How to Avoid Paying a Federal Gift Tax

by Updated March 21, 2013

What is a gift tax? It is a tax imposed by the government on money or property given by a person to third parties. This tax can be applied on expensive gifts such as houses, bonds, stocks and cash. It is also applicable to huge donations to charitable institutions or even for Medicaid or estate planning purposes.  In the 2012 tax year, you can give up to the annual exclusion amount ($13,000 in 2012) to as many people you want every year, without facing any gift taxes. Keep in mind, if you have 1,000 friends that you would like to bestow $13,000 each, you can give away $13 million a year without ever having to fill out a federal gift-tax form. Also, note that the Recipients never owe income tax on the gifts.

In addition to the annual gift amount, your can give a total of up to $5.12 million starting in 2012 in your lifetime before you start owing the gift tax. If you give $15,000 each to ten people in 2012, for example, you'd use up $20,000 of your $5.12 million lifetime tax-free limit—ten times the $2,000 by which your $15,000 gifts exceed the $13,000 per-person annual gift-free amount for 2012

How can you avoid paying gift tax? Well, here are 8 steps that can help you do just that.

1.) Know the gifts which don’t come along with tax. A few of them are the following:

  • Gifts that are given to eligible charitable institutions. For you to know whether a gift is taxable or not, ask the opinion of a tax attorney or public accountant.
  • Those that are given to political groups for their campaign.
  • Property or money that is used to pay hospital bills.
  • Property or money that is used to pay for a person’s college education.
  • Things that you give to your spouse who is a US citizen.

 2.) Give gifts to someone without going beyond the annual limit of $13,000 per person. By doing so, you are free to shower gifts to all of your friends without worrying about the gift taxes that you are going to pay. If you have the money to purchase expensive gifts, then do whatever makes you happy. Just always take note of the limit for you to be properly guided on your purchases.

3.) Provide gifts jointly with your husband or wife. You and your partner both have the yearly limit of $13,000 respectively. Thus, if you give gifts jointly, then you are free to provide a gift amounting to $26,000 to a particular person within a year. You won’t pay any tax for this amount and you would surely make the recipient of your gift truly happy as well. It’s as simple as that.
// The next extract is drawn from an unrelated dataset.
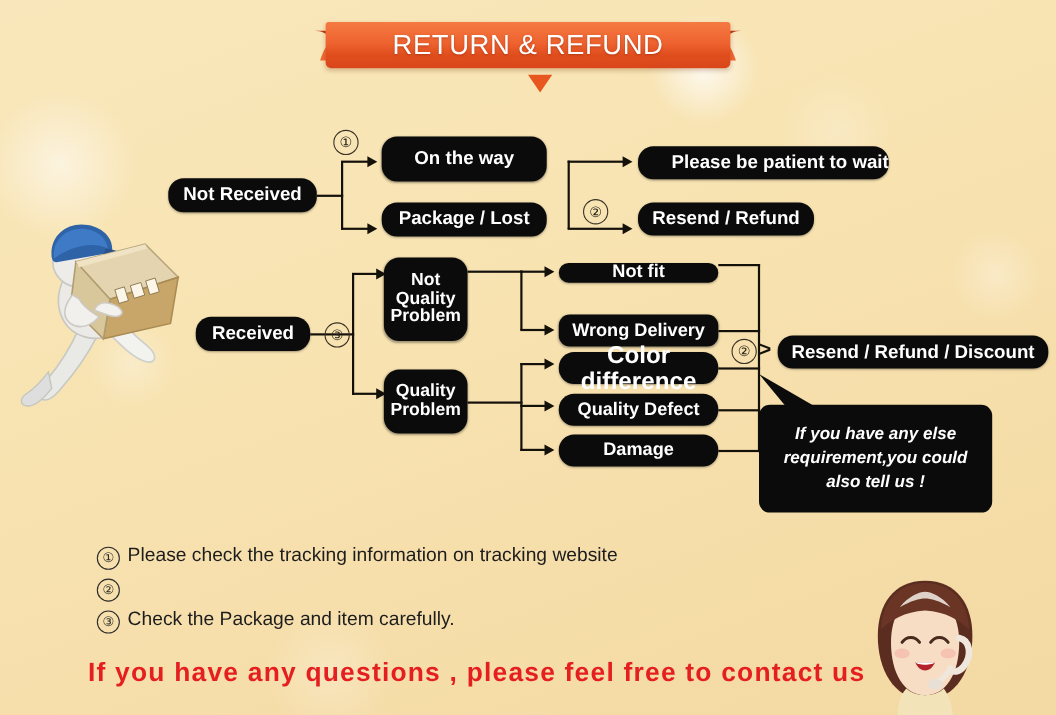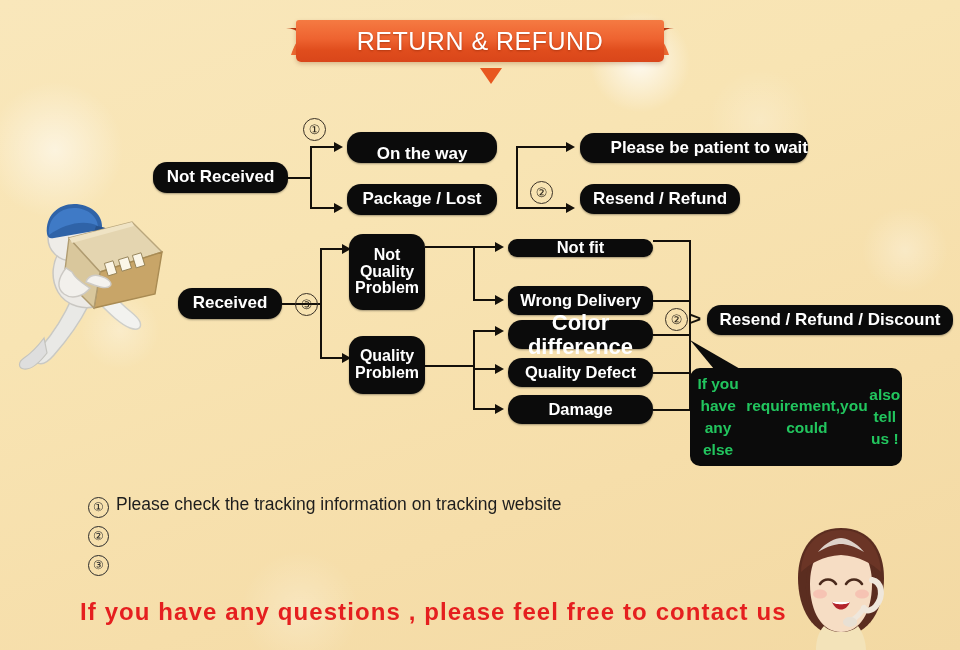"On the way" div.nbox { align-items: flex-end -> none; height: 31px -> 41px; top: 132px -> 124px }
4.) Provide gifts to couples who are legally married. As you can see, signing a marriage contract does have certain benefits and advantages. For example, if your daughter already has a husband, then you are free to give $13,000 to your child and another $13,000 to her partner without paying any gift tax. Just make sure that you do the gift giving within a year for the limit only applies to a time period of 12 months.

5.) Give a property following the fair market value of the gift. The fair market value of a property is not influenced by any factor and it is the true price of the property. If you provide a gift following this value, then you can let gift tax easily slide from your back. It is something that you don’t have to worry about if you stick to the fair market value. Adhering to the value makes the gift a sale which is the factor that exempts you from the tax.

6.) Build a Trust. A few trust types can prevent you from paying gift taxes. Dynasty Trusts, Personal Residence Trusts and GRAT or Grantor Retained Annuity Trusts are just some of the trusts that you can use for this matter. For you to know the difference between these programs, consult the advice of a tax attorney or public accountant. He or she can help you choose the trust type suited for your current situation.

7.) Make use of your lifetime exemption from gift tax. In order for you to make use of this exemption, you would just have to give a gift which has an amount that goes beyond the $13,000 annual limit. If you’re going to make use of your lifetime exemption from gift tax worth $500,000, then you can just deduct the tax that you ought to pay for exceeding beyond the yearly limit from the exception that you are entitled to.

8.) Provide the gift as an inheritance to the people whom you would leave behind in the future. State inheritance taxes would definitely cost your heirs less compared to federal gift taxes. Leaving your estate as an inheritance is a big help to your beneficiaries. This would allow them to have the inheritance for they won’t be forced to sell it in auctions just to pay for the taxes.